Spinal hematoma is of particular concern in patients with coagulopathies or currently receiving certain anticoagulant medications. If a spinal subarachnoid hematoma develops, the patient may complain of acute back pain or new neurologic symptoms. The diagnosis can be confirmed with a magnetic resonance imaging (MRI) scan of the brain.
Lumbar puncture is one of the most commonly performed procedures in the emergency department. It is used in the diagnosis of potentially life-threatening diseases such as meningitis and subarachnoid hemorrhage. A thorough understanding of anatomy, potential complications, and various techniques helps to ensure a successful and safe lumbar puncture. Maintaining open communication with the patient throughout the procedure may decrease patient anxiety and assist in first attempt success.
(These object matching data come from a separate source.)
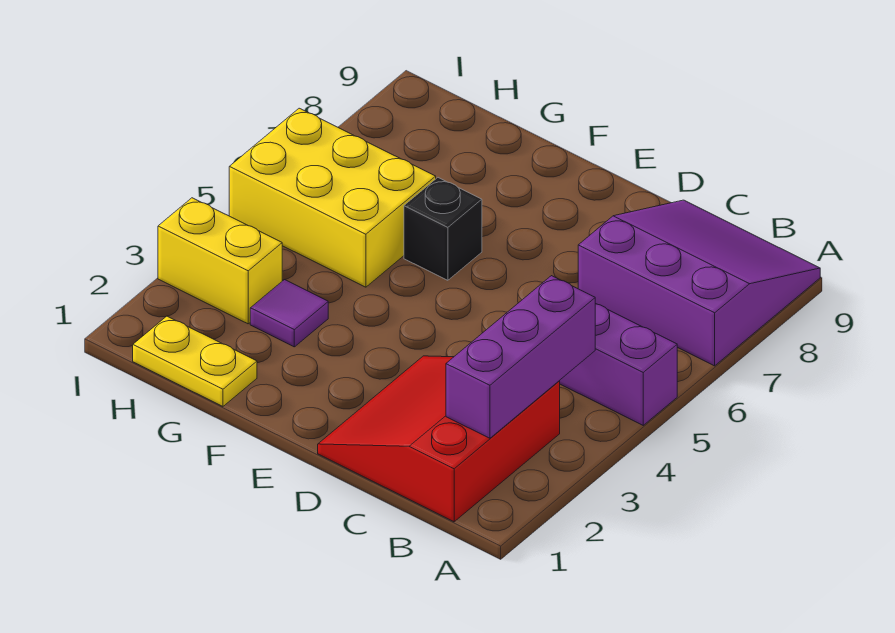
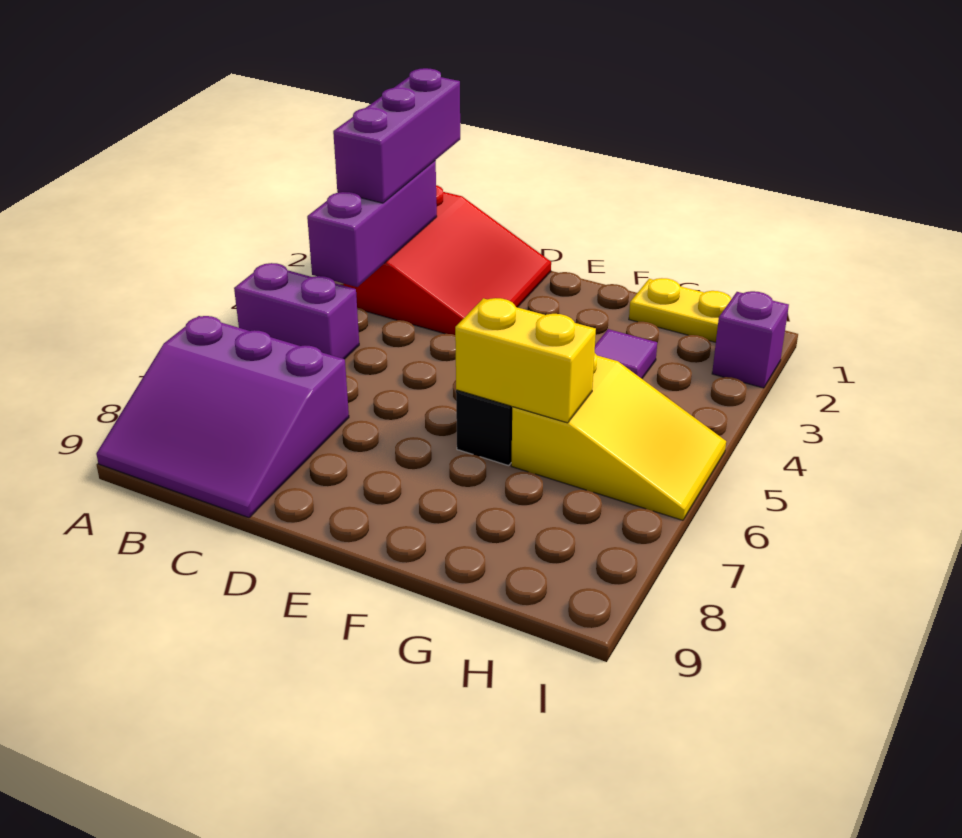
none -> purple 1x3 brick [333,68,460,203]
yellow 2x3 brick [229,108,436,287] -> yellow 2x3 slope [511,353,726,520]
yellow 1x2 brick [158,198,282,324] -> yellow 1x2 brick moved to [455,298,596,423]
none -> purple 1x1 brick [712,291,789,388]

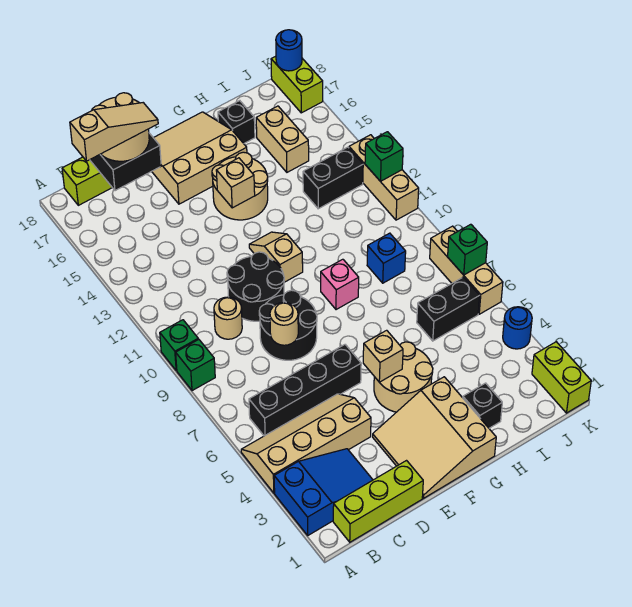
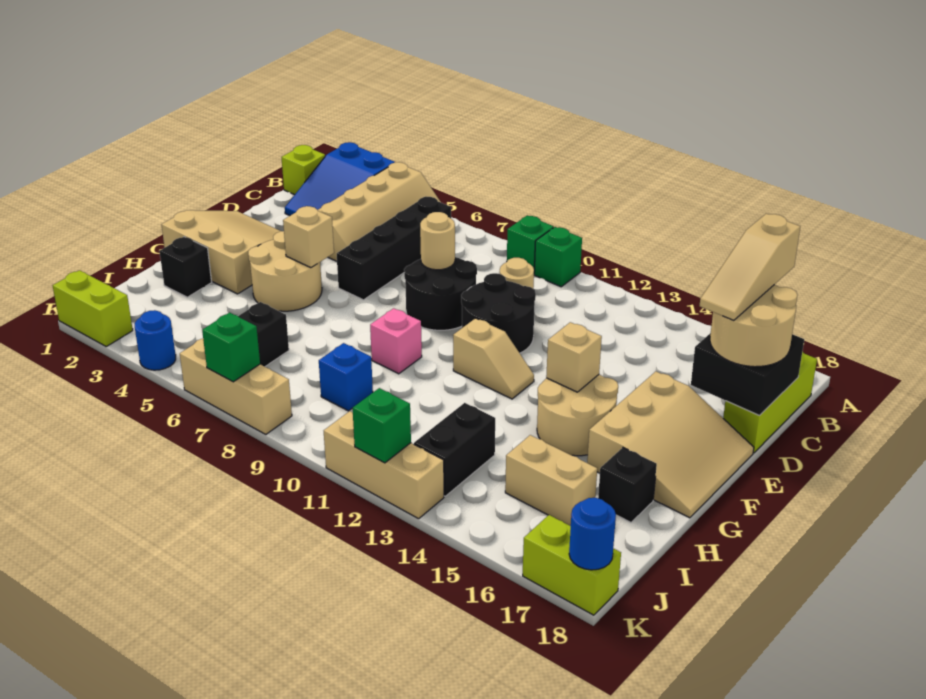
lime 1x3 brick [333,461,423,542] -> lime 1x1 brick [281,145,325,195]

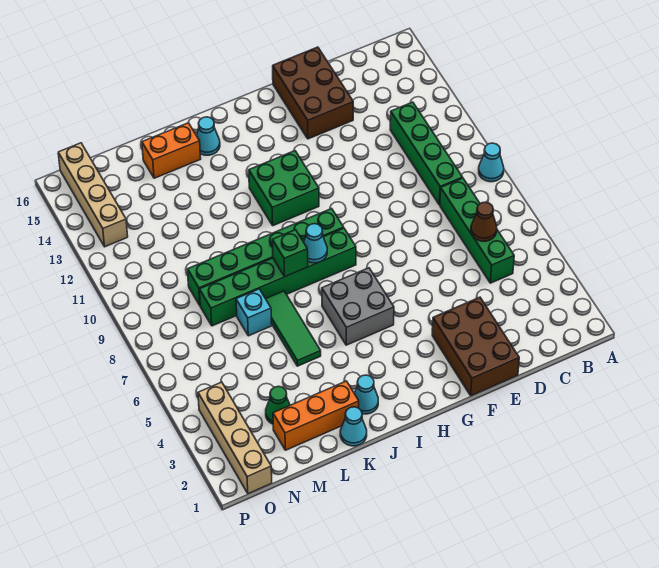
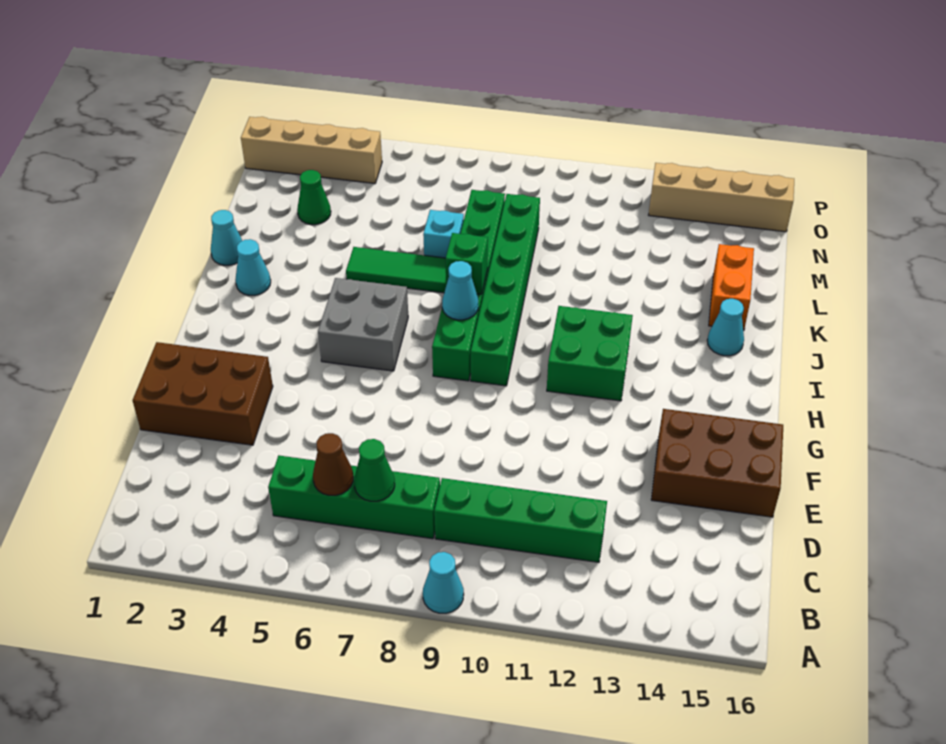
none -> green 1x1 cone [354,439,395,501]
orange 1x3 brick [273,381,359,450] -> none

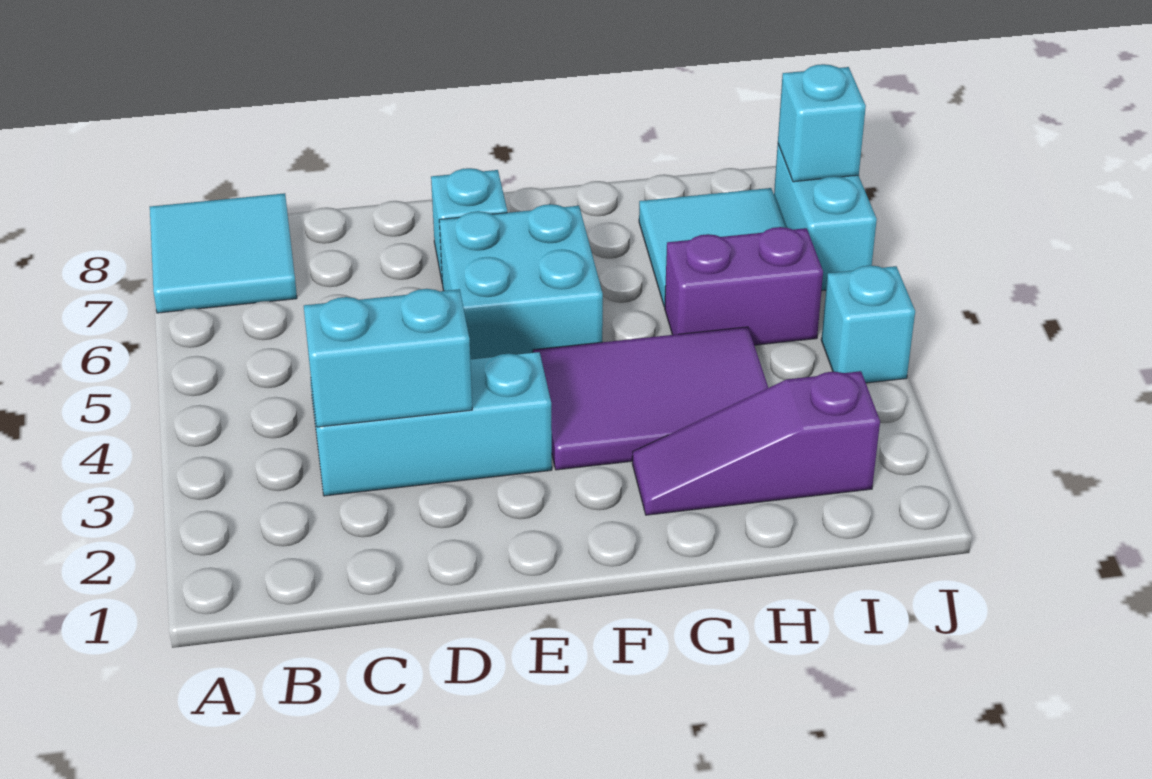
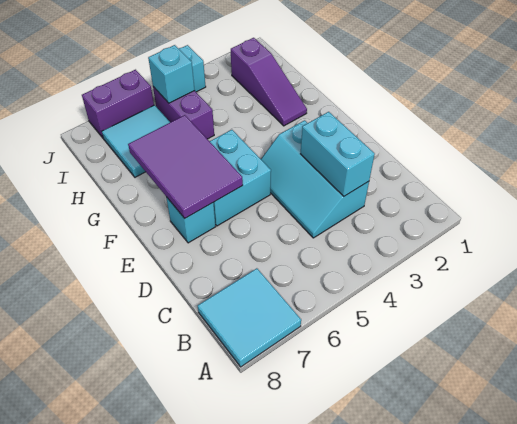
purple 2x3 tile [533,327,768,470] -> purple 2x3 tile moved to [128,115,243,218]
cyan 1x2 brick [774,145,877,290] -> purple 1x2 brick [82,70,154,138]
cyan 1x1 brick [778,64,866,182] -> cyan 1x1 brick moved to [148,45,195,103]

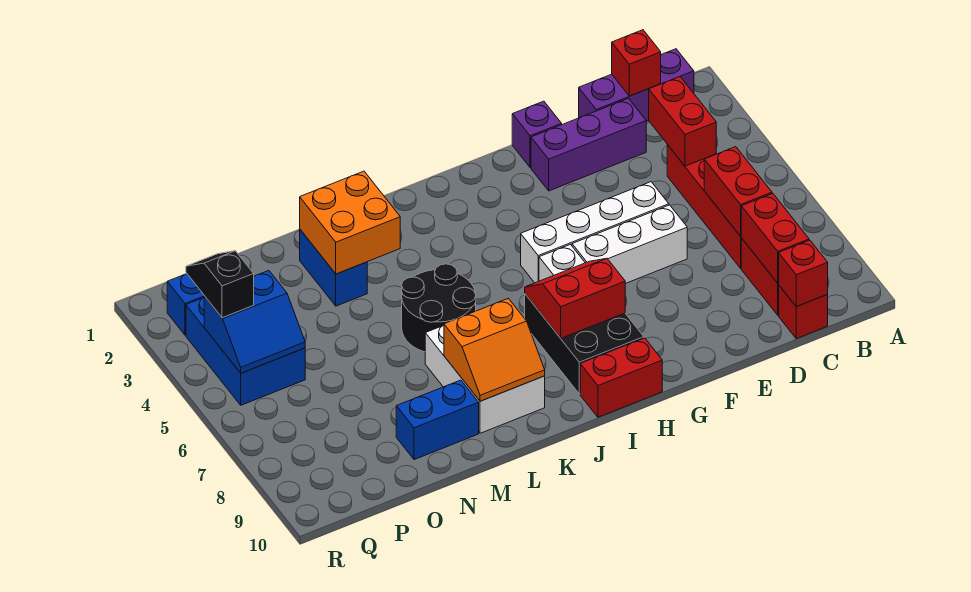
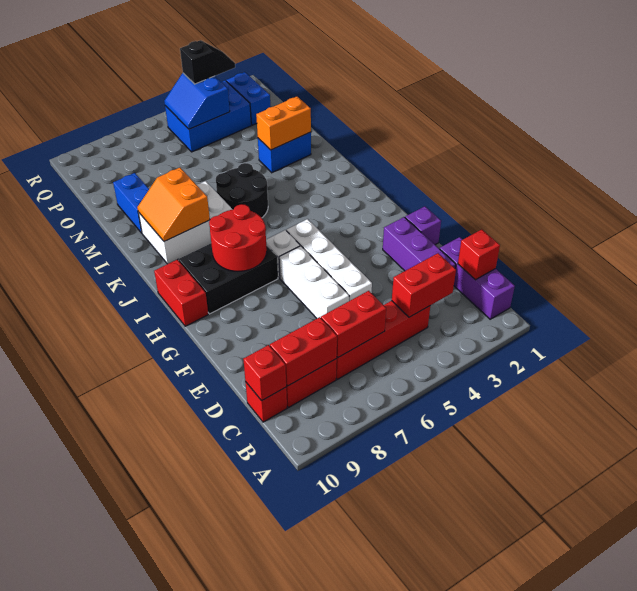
red 2x2 slope [525,258,625,338] -> red 2x2 round brick [209,204,267,271]
orange 2x2 brick [300,171,400,274] -> orange 1x2 brick [256,97,311,150]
Lumbar puncture is a commonly performed procedure in the emergency department and can be of great clinical importance when diagnosing potentially lethal diseases such as meningitis and subarachnoid hemorrhage. With proper preparation, technique, and care, the risks of complications can be significantly reduced. Mental visualization of the anatomical landmarks before insertion of the spinal needle will aid in the successful completion of a lumbar puncture. Informed decision making and discussion of risk-benefit with the patient will help reduce patient anxiety and lead to better outcomes.